_Work required:_
Please retype, character for character, the portion of the entries below that runs from the line containing "onze online" to the last line.

### Information shown

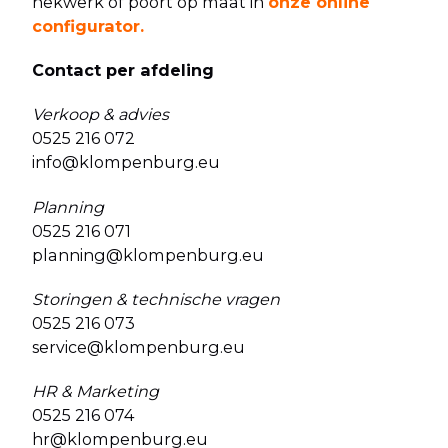
hekwerk of poort op maat in
onze online
configurator
.
Contact per afdeling
Verkoop & advies
0525 216 072
info@klompenburg.eu
Planning
0525 216 071
planning@klompenburg.eu
Storingen & technische vragen
0525 216 073
service@klompenburg.eu
HR & Marketing
0525 216 074
hr@klompenburg.eu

######

_Solution to this exercise:_
onze online
configurator
.
Contact per afdeling
Verkoop & advies
0525 216 072
info@klompenburg.eu
Planning
0525 216 071
planning@klompenburg.eu
Storingen & technische vragen
0525 216 073
service@klompenburg.eu
HR & Marketing
0525 216 074
hr@klompenburg.eu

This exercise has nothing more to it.